И все же почему так произошло?
В поле зрения ткнулась зеленая чашка с будто мраморными разводами.
– Чай, крепкий и сладкий.
Я игнорирую его, не шевелюсь и старюсь вовсе не смотреть на кружку.
– Эйприл, это поможет, – доктор настаивает.
– Спасибо, но мне пора, – совсем тихо получается сказать.
Я встаю с табурета, ощущая холод в ступнях, горблюсь и быстро направляюсь к выходу, через его чистую, словно операционный зал гостиную. Правда. Здесь минимум мебели, все вылизано, ни одной крошки или кинутой вещи. Простой бежевый диван, два заурядных кресла, с напольным торшером между ними и стол с небольшим ковром под ним. Все такое…отвратительно бежевое. А в тех мрачных оттенках, что давят на мой мозг, вследствие неудавшейся дозы, заставляет испытывать тошноту.
Я шлепаю по его деревянному полу мокрыми носками и стараюсь уйти отсюда скорее. Чужие дома – мука для моего эгоизма. Только в один дом я готова возвращаться каждый день.
Такие же гулкие шаги я слышу за спиной. Брат моего друга безмолвно следует за мной. И я на долю секунды выдыхаю в облегчении, все же решил отпустить.
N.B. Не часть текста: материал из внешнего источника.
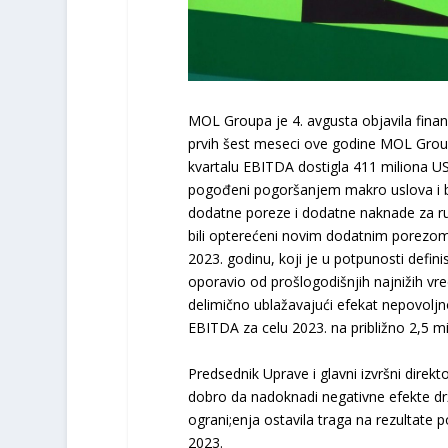
MOL Groupa je 4. avgusta objavila finans
prvih šest meseci ove godine MOL Grou
kvartalu EBITDA dostigla 411 miliona U
pogođeni pogoršanjem makro uslova i bi
dodatne poreze i dodatne naknade za ru
bili opterećeni novim dodatnim porezom
2023. godinu, koji je u potpunosti defi
oporavio od prošlogodišnjih najnižih v
delimično ublažavajući efekat nepovolj
EBITDA za celu 2023. na približno 2,5 mi
Predsednik Uprave i glavni izvršni direk
dobro da nadoknadi negativne efekte drža
ograni;enja ostavila traga na rezultate 
2023.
Сейчас он просто закроет за мной дверь, и я буду молиться, чтобы наши пути больше никогда не пересекались.
Понимаю, что кипельно-белое полотенце все еще на мне и стягиваю его.
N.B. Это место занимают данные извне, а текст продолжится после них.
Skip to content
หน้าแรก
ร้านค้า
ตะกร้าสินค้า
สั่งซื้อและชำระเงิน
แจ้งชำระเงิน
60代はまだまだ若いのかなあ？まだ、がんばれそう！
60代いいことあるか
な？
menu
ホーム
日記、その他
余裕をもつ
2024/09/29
– Твое, – разворачиваюсь, протягиваю ему махровый островок теплоты.
Он тяжело на меня смотрит, и только теперь я вижу, что глаза его такого же цвета, как у Брэдли. Коньяк. Этот факт заставляет меня поджать губу. Я помню, как они умеют искриться весельем.
– Что? Я же сказала спасибо. Теперь мне нужно идти.
– Кто ждет тебя дома?
Отвожу взгляд, готовая уже пуститься от этого человека подальше. Его идиотские вопросы меня доканают в один момент.
– Тебе какая разница?
– Кто?
– Я пошла, – грубо кидаю ему и резко разворачиваюсь, уже не в первый раз за полчаса костеря себя за ту истерику.
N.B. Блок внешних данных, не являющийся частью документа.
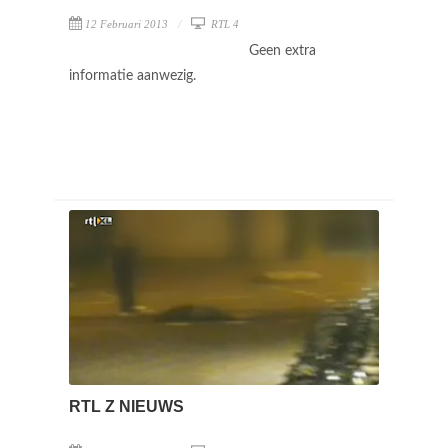
12 Februari 2013
RTL 4
Geen extra
informatie aanwezig.
RTL Z NIEUWS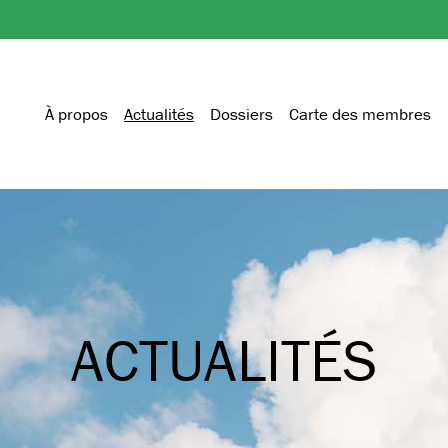
À propos
Actualités
Dossiers
Carte des membres
ACTUALITÉS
Мое запястье хватают и сжимают до боли.
– Кто?
Возмущенно сдвигаю брови.
– Никто, – громко говорю ему в лицо. – Какого черта тебе надо?!
– А соседи?
– Что за идио…ай! Хватит! – мне уже не на шутку больно. Он держит меня так, словно хочет сломать руку.
– Повторяю, что с соседями?
Огрызки паники прямиком впиваются в меня и заставляют начать вырываться, используя весь тот вес, что у меня есть.
Мало.
– Отвянь, козел! Ай! Прекрати! – из глаз брызнули слезы. – Да срать мне на них, равно как и им на меня!
– Значит, никто не заметит?
Замираю и непонимающе пялюсь на него. Я едва набираю в грудь воздуха, чтобы задать простой и логичный вопрос, как Натан резко дергает меня на себя и крепко обхватывает, заключая в кольцо рук и не давая возможности пошевелиться. А затем тащит куда-то.
Недовольные и злобные бурчания вместе с попытками вырваться из цепких лап сбрендившего доктора быстро перерастают в крики и бесполезные истеричные дергания. Понятия не имею, что у него на уме, куда он меня ведет и что будет со мной дальше. Мокрая и грязная челка, упавшая мне на глаза, мешает видеть, и мир вокруг уже кажется какой-то черной клеткой. Ноги позорно скользят по полу, и никак не удается уцепиться хоть за что-то. Мужчина на удивление нем. Единственное, что я слышу это его немного сбивчивое дыхание над самым ухом.
– Уф, – сдавленно вырывается у него, когда я все-таки попадаю пяткой по лодыжке, и хватка немного ослабевает.